1. New England Patriots QB Tom Brady (last week: 1st): He completed just 18 of 37 passes in a season-closing victory over the lifeless Jets, giving him an 81.6 passer rating in the month of December. But the Pats still won four of their five games that month, and Brady is probably the front-runner despite not leading the league in any major categories.
2. Los Angeles Rams RB Todd Gurley (last week: 2nd): The league’s scrimmage yards leader with 2,093 despite missing Week 17, Gurley will likely fall short because he’s a running back and because Sean McVay and Jared Goff also deserve a lot of credit for what Gurley and that offense have achieved.
3. New Orleans Saints QB Drew Brees (last week: 3rd): Rather quietly, Brees set a new NFL record with a completion percentage of 72.0 while also leading the league in yards per attempt (8.1) and posting the league’s second-highest passer rating (103.9). He was also the league’s best quarterback under pressure, and he led the NFL with 72 20-yard completions (nobody else had more than 62). Problem is it’s perceived as though he had a lot more support in New Orleans, where Mark Ingram and Alvin Kamara went off.
If Tom Brady wins MVP, it won't be because of his statistics. Alex Smith and Drew Brees simply put up better numbers, pretty much across the board. pic.twitter.com/LxT5irtYsF
— Brad Gagnon (@Brad_Gagnon) January 2, 2018
4. Kansas City Chiefs QB Alex Smith (last week: 4th): The league’s highest-rated passer had a lot of support, but he at least deserves a shoutout. That 26-to-5 touchdown-to-interception ratio is off the charts when you consider how often he went deep this season. It’s also worth noting that the veteran put up huge numbers in December before sitting out Week 17.
5. Philadelphia Eagles QB Carson Wentz (last week: unranked): We removed Wentz from these rankings soon after he tore his ACL in Week 14, mainly because it’s hard to win MVP when you’re barely on the field in December. But Brady has struggled and nobody else has been able to claim the award. Maybe we should still consider the guy who was arguably the front-runner before suffering a season-ending injury?

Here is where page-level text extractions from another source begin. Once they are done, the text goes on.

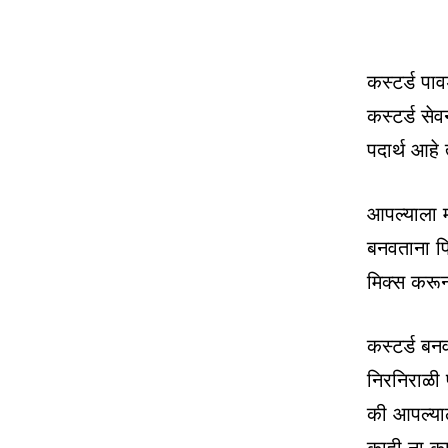
कस्टर्ड पा
कस्टर्ड से
पदार्थ आहे
आपल्याला म
बनवताना पि
मिक्स करू
कस्टर्ड बन
निरनिराळी 
की आपल्याल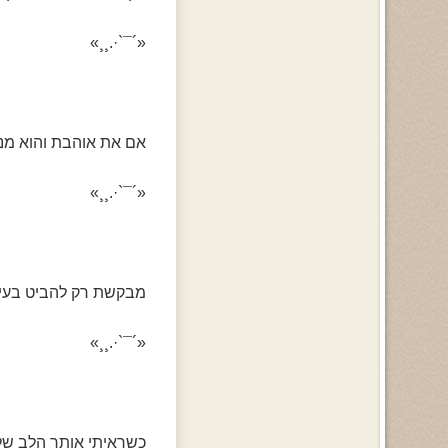
«´¯`·.¸¸»
אם את אוהבת והוא מנצ
«´¯`·.¸¸»
מבקשת רק להביט בעיני
«´¯`·.¸¸»
כשראיתי אותך הלב של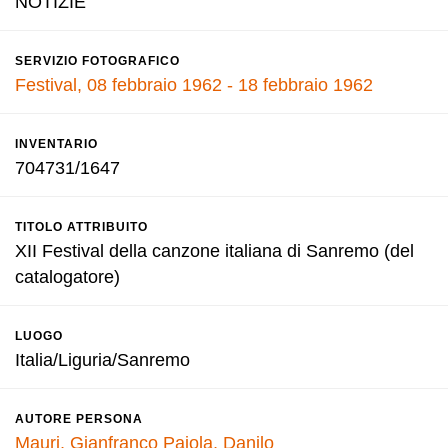
NOTIZIE
SERVIZIO FOTOGRAFICO
Festival, 08 febbraio 1962 - 18 febbraio 1962
INVENTARIO
704731/1647
TITOLO ATTRIBUITO
XII Festival della canzone italiana di Sanremo (del
catalogatore)
LUOGO
Italia/Liguria/Sanremo
AUTORE PERSONA
Mauri, Gianfranco
Pajola, Danilo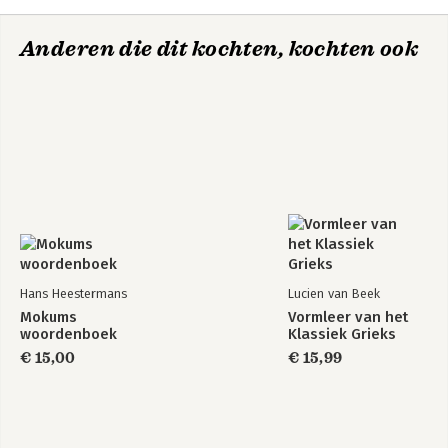
Anderen die dit kochten, kochten ook
Hans Heestermans
Lucien van Beek
Mokums
Vormleer van het
woordenboek
Klassiek Grieks
€ 15,00
€ 15,99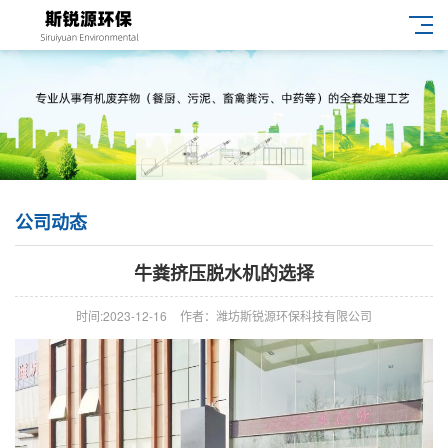
公司动态
牛粪挤压脱水机的选择
时间:2023-12-16
作者：潍坊斯锐源环保科技有限公司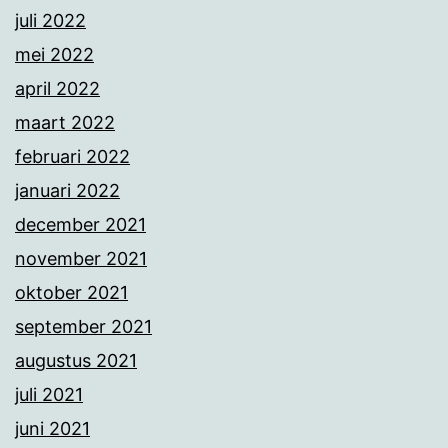
juli 2022
mei 2022
april 2022
maart 2022
februari 2022
januari 2022
december 2021
november 2021
oktober 2021
september 2021
augustus 2021
juli 2021
juni 2021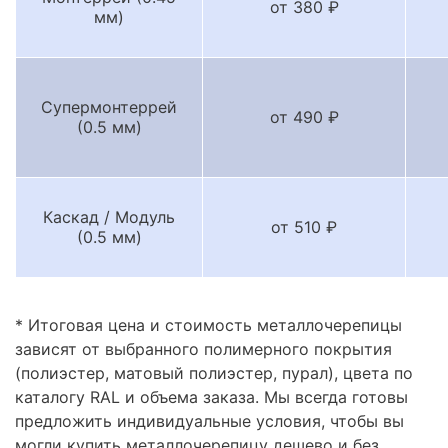
от 380 ₽
мм)
Супермонтеррей
от 490 ₽
(0.5 мм)
Каскад / Модуль
от 510 ₽
(0.5 мм)
* Итоговая цена и стоимость металлочерепицы
зависят от выбранного полимерного покрытия
(полиэстер, матовый полиэстер, пурал), цвета по
каталогу RAL и объема заказа. Мы всегда готовы
предложить индивидуальные условия, чтобы вы
могли купить металлочерепицу дешево и без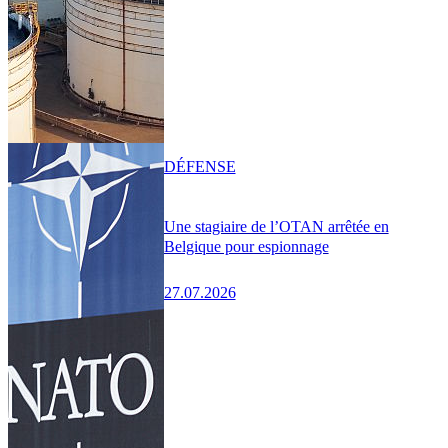
DÉFENSE
Une stagiaire de l’OTAN arrêtée en
Belgique pour espionnage
27.07.2026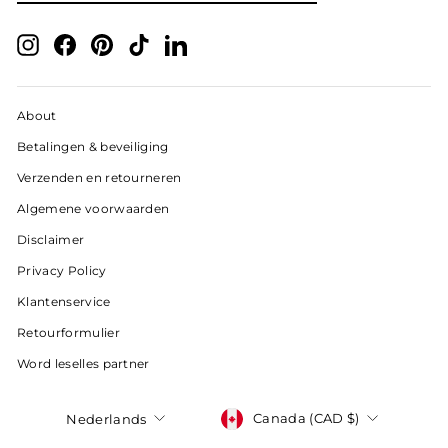
MAIL
IN
Instagram
Facebook
Pinterest
TikTok
LinkedIn
About
Betalingen & beveiliging
Verzenden en retourneren
Algemene voorwaarden
Disclaimer
Privacy Policy
Klantenservice
Retourformulier
Word leselles partner
Valuta
Taal
Canada (CAD $)
Nederlands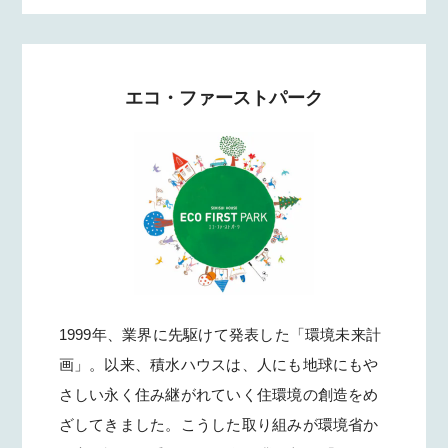
エコ・ファーストパーク
1999年、業界に先駆けて発表した「環境未来計
画」。以来、積水ハウスは、人にも地球にもや
さしい永く住み継がれていく住環境の創造をめ
ざしてきました。こうした取り組みが環境省か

Wentz finished the season as the league’s fourth-highest-rated passer, but that doesn’t tell the whole story. He was the best quarterback in the league on third down and in the red zone, his touchdown-to-interception ratio was better than Brady’s and he often carried the first-place Eagles, who are now a bit of a mess without him. He’ll get votes, and he’ll deserve them.
2 thoughts on “NFL MVP Tracker: Looks like Brady, but don’t forget about Brees, Smith and even Wentz”
Despite not leading the league in any major categories? LOL. Just passing yards or what they call “The passing crown or passing title.” That’s not a major category. Seems any clown can write something these days. Hey Brad, being factually correct goes along way in having some credibility as a writer if we can call you that. BTW, Brady again threw for over 4500 yards, over 30 TDS and less than 10 INTs for his 4 time. Only two other QBs in history have done that and each only did it once. Those aren’t compelling stats. LOL. Also Football Outsiders and Pro Football Focus had him as the highest rated QB in the league this year. But what do they know? LOL.
Hey Brad, how about the most important stat in football? Ready for it… WINS. Of the three quarterbacks you mentioned, which team has the #1 seed and homefield advantage?
There’s of course also the fact of the more yards and more TD’s. Better TD/INT ratio. You’re also conveniently leaving out the fact that Tom Brady had a substantially better QBR than both of those guys. If you don’t put all the cards on the table, you only stand to look like a guy who doesn’t really follow football. Alex Smith? HAHA HILARIOUS!